Empat rekrutan pertama tergeletak di lantai dengan hidung atau bibir yang robek hanya dalam beberapa detik. Eltanin mengawasi yang lainnya seperti elang dengan rambut di dahinya dan darah di tinjunya. Keringat menetes di bahunya dan torsonya. Dia tampak seolah ingin membunuh mereka semua.
Fafnir menelan ludah ketika keringat bercucuran darinya. Dengan keadaan ini, raja mungkin akan membunuh semua prajurit itu.
"Selanjutnya!" Eltanin menggeram, ekspresinya seperti singa yang terluka. Tak lama, dua lagi tergeletak, merangkak di lantai.
"Prajurit-prajurit ini baru," cegah Fafnir. "Masih dalam pelatihan..."
Eltanin memutar kepalanya ke arah Fafnir. Dia mengerutkan kening dan mengeluarkan raungan rendah yang mengancam. Tanpa peringatan, dia melompat keluar dari arena dan berlari ke belakang istana. Beberapa saat kemudian, Eltanin berubah menjadi serigala hitam yang besar dan berlari ke dalam hutan. Di sana, ia bertemu dengan Fafnir, Pangeran Rigel, dan selusin prajurit, semuanya dalam bentuk serigala. Serigala Fafnir adalah binatang abu-abu, sementara serigala Rigel berwarna putih.
Rigel menggeram dalam kemarahan pada Eltanin. 'Kembali!' Rigel bisa membangun hubungan pikiran dengannya karena ketika mereka muda, ia telah memberikan sumpah darah kepada Eltanin. Dengan sumpah itu, ia bisa mendengar pikiran Eltanin dan sebaliknya hanya jika mereka mengizinkan. Sekarang, Rigel mencoba untuk merobohkan perisai mental kuat yang telah ia bangun.
Hujan turun dengan lebatnya. Tanah terlalu berlumpur, tetapi Eltanin tidak peduli. Ia harus berlari, harus melakukan sesuatu untuk meredakan amarah dan kecemasannya. Ada sesuatu yang salah dengannya, sesuatu yang membuatnya gila. Rasionalitas, logika, penalaran adalah kekuatannya. Tetapi perasaan ini — itu di luar pemahaman. Jadi, Eltanin berlari seperti binatang lagi. Lebih cepat dari sebelumnya.
'Eltanin!' Rigel berteriak padanya. Tapi Eltanin tidak mendengarkan.
Mereka kembali ke istana sedikit setelah sore hari, basah kuyup dan kehabisan nafas. Eltanin berubah kembali dan masuk ke kamar tidurnya. Ia lelah, dan amarahnya telah sedikit reda. Pada akhirnya, ia memahami bahwa ini hanya gelisah dan tidak ada hubungannya dengan gadis itu.
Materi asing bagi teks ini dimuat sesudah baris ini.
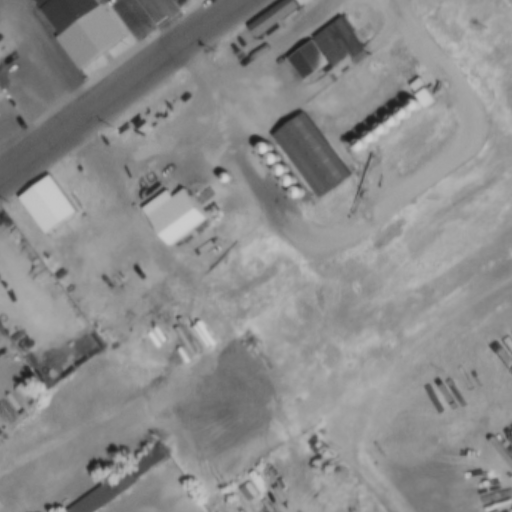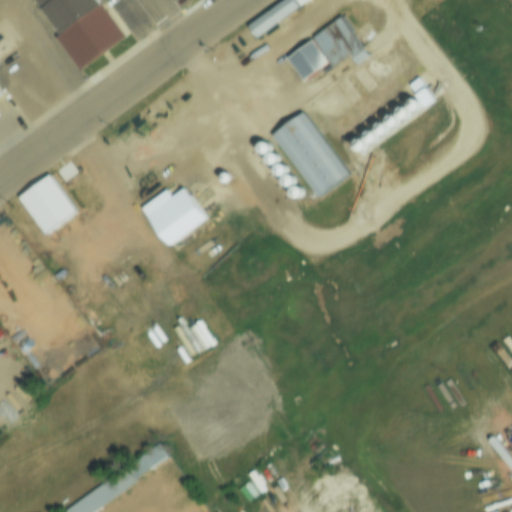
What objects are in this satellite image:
building: (299, 1)
building: (275, 15)
building: (270, 16)
road: (170, 22)
building: (81, 27)
building: (83, 27)
building: (8, 37)
building: (339, 47)
building: (306, 61)
building: (343, 67)
road: (123, 91)
building: (425, 96)
silo: (417, 107)
building: (417, 107)
silo: (407, 115)
building: (407, 115)
silo: (396, 123)
building: (396, 123)
silo: (385, 131)
building: (385, 131)
silo: (374, 139)
building: (374, 139)
silo: (265, 146)
building: (265, 146)
silo: (363, 147)
building: (363, 147)
building: (311, 154)
building: (308, 156)
silo: (272, 157)
building: (272, 157)
silo: (280, 168)
building: (280, 168)
building: (63, 170)
building: (65, 171)
silo: (227, 176)
building: (227, 176)
silo: (288, 179)
building: (288, 179)
silo: (296, 191)
building: (296, 191)
building: (82, 197)
building: (84, 199)
building: (45, 204)
building: (48, 204)
building: (174, 214)
building: (171, 215)
building: (0, 334)
building: (0, 334)
building: (117, 481)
Tidak ada yang harus ia takuti.
Di kamar mandinya, dua pelayan menunggu untuk memandikannya. Ia melepas pakaian dan melangkah ke dalam bak mandi marmer. Ia bersandar di sandaran kepala dan menutup mata, membiarkan pelayan membersihkan setiap pori tubuhnya.
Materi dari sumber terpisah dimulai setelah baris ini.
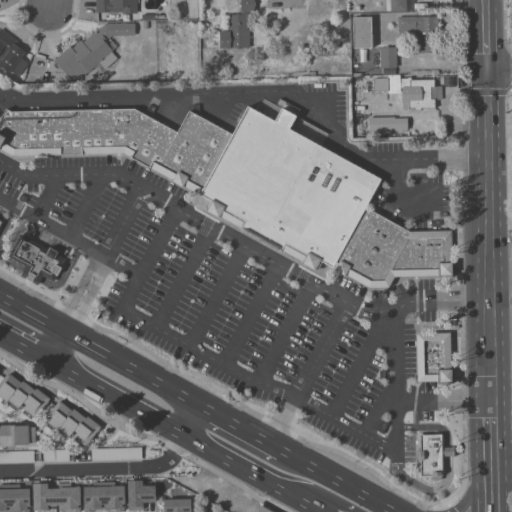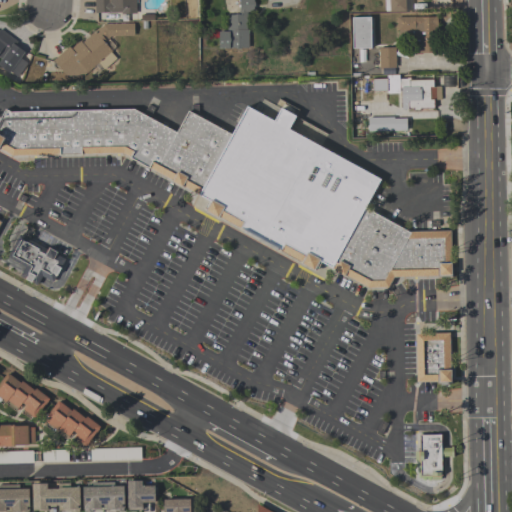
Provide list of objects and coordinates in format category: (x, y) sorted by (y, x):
road: (48, 1)
building: (394, 5)
building: (115, 6)
building: (236, 27)
building: (236, 29)
building: (417, 32)
building: (418, 32)
building: (360, 33)
building: (361, 34)
road: (486, 36)
building: (90, 49)
building: (92, 50)
building: (10, 55)
building: (11, 55)
building: (386, 57)
building: (386, 57)
road: (499, 72)
traffic signals: (487, 73)
building: (408, 91)
building: (409, 91)
road: (256, 93)
building: (386, 124)
building: (385, 125)
building: (119, 142)
building: (250, 185)
building: (286, 193)
road: (46, 196)
road: (396, 198)
road: (85, 204)
road: (121, 222)
road: (488, 235)
road: (154, 241)
road: (88, 249)
building: (371, 251)
building: (37, 259)
building: (423, 259)
building: (34, 261)
road: (291, 270)
road: (24, 271)
road: (182, 277)
road: (504, 277)
road: (215, 295)
road: (438, 297)
road: (249, 314)
road: (31, 317)
road: (137, 318)
road: (285, 332)
road: (55, 347)
road: (24, 348)
road: (321, 348)
building: (431, 357)
building: (432, 359)
road: (356, 361)
road: (502, 362)
road: (130, 371)
road: (237, 375)
road: (276, 389)
building: (20, 395)
building: (21, 395)
road: (115, 398)
road: (444, 398)
road: (312, 405)
road: (493, 409)
road: (282, 420)
building: (71, 422)
building: (71, 423)
road: (233, 426)
road: (505, 433)
building: (15, 435)
building: (16, 436)
road: (493, 436)
road: (241, 447)
road: (275, 448)
building: (114, 454)
building: (115, 454)
building: (428, 455)
building: (15, 456)
building: (54, 456)
road: (292, 457)
building: (15, 458)
building: (430, 458)
road: (494, 464)
road: (239, 467)
road: (100, 471)
road: (503, 474)
road: (478, 484)
road: (348, 487)
road: (496, 493)
building: (138, 495)
building: (138, 495)
building: (55, 497)
building: (103, 497)
building: (14, 498)
building: (54, 498)
building: (102, 498)
road: (328, 499)
building: (13, 500)
building: (175, 505)
building: (175, 505)
road: (308, 505)
building: (261, 509)
building: (259, 510)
Tidak lama setelah mandi, Rigel datang menemuinya di kamar tidurnya. Seorang pria yang sangat tampan, begitu tampan sehingga beberapa orang mengatakan ia tampak seperti patung dewa yang terpahat dengan mata biru tajam. Rambutnya yang kemerahan dipotong rapi di leher, dan tidak satu pun rambut yang terlepas. Hampir setinggi Eltanin, Rigel juga seorang pangeran yang tidak ingin menikah. Ayahnya telah memaksanya untuk menikahi seorang putri, dan jadi dia datang untuk bersama Eltanin. Kedua teman itu bahagia dengan kehadiran satu sama lain karena mereka membagikan keprihatinan yang sama tentang pernikahan.
Setelah lari Eltanin di hutan, Rigel sedikit khawatir tentangnya. Ia bisa merasakannya bahwa Eltanin belum pernah merasa begitu cemas dalam bertahun-tahun ini — bahkan ketika ia ditangkap oleh Felis.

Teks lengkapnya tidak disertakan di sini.